Sepulang sekolah, Aalok dan Eila menemani Kamala mampir ke toko bunga. Kamala harus membeli bunga titipan mamahnya. Mereka masing-masing membawa motor. Sesampainya di toko bunga, Aalok terpikat kepada seikat bunga carnation atau dikenal dengan bunga anyelir. Sejak zaman dulu, macam-macam bunga sering dijadikan simbol untuk melambangkan ungkapan perasaan. Sama halnya dengan bunga anyelir ini, namun hati-hati dalam memberikan bunga para dewa ini kepada seseorang. Setiap warna dan coraknya memiliki arti yang berbeda.
Aalok mengambil satu tangkai anyelir kuning. Manik cokelat terangnya menatap lekat bunga di tangannya. Sama indahnya dengan warna bunga lain, namun mengapa dengan warna kuning terang yang menyala ini memiliki makna penuh emosi dan kebencian? sangat bertolak belakang. Dalam hati Aalok menyerukan ketidaksetujuan. Baginya setiap bunga memiliki makna indah yang terdalam. Penuh cinta dan kasih sayang. Pun jika anyelir yang dia genggam sekarang memiliki arti kebencian bukankah akan tetap indah jika disatukan dengan warna dan corak lainnya? Bukankah itu makna sesungguhnya? Hidup tidak serta merta hanya ada cinta. Di dalamnya terdapat kebencian dan bahkan penolakan.
Tarikan Eila membuyarkan lamunan Aalok.
“Kamala pasti lama. Kita tunggu di kedai milkshake depan, yuk.”
Sembari menunggu Kamala, mereka memesan minuman dan mengobrol apapun yang terlintas dipikiran mereka.
“Aa, beneran minggu depan lo tanding sama timnya Birendra?” Tanya Eila. Aalok mengangguk.

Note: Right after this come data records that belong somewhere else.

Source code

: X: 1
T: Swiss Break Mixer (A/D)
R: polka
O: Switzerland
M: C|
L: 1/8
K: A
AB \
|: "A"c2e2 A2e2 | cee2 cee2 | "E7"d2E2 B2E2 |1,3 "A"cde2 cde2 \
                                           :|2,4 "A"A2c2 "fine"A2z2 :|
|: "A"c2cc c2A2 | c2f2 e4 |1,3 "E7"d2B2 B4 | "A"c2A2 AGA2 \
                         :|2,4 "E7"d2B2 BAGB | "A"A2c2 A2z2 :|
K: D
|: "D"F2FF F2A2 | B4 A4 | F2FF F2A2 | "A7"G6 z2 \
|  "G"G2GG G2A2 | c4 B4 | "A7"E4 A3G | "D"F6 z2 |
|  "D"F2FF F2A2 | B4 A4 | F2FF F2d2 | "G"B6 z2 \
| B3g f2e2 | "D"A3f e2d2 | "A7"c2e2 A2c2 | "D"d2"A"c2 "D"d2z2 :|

Eila terlihat berpikir terlebih dahulu, seperti ragu akan mengatakan sesuatu. “Gue agak sanksi sama Birendra.” Ucapnya dengan raut wajah serius.
Aalok mengangkat alisnya, “kenapa gitu?” Tanya Aalok heran.
“Aalok, lo percaya sama feeling?”
Sebelum menjawab, cewek maniak basket itu menyeruput tandas minuman tiramisunya. Aalok menggeleng tipis, “kalo ada data dasarnya, mungkin bisa gue terima.”
Eila tersenyum dengan menekan giginya. Beda memang ngobrol sama calon profesor.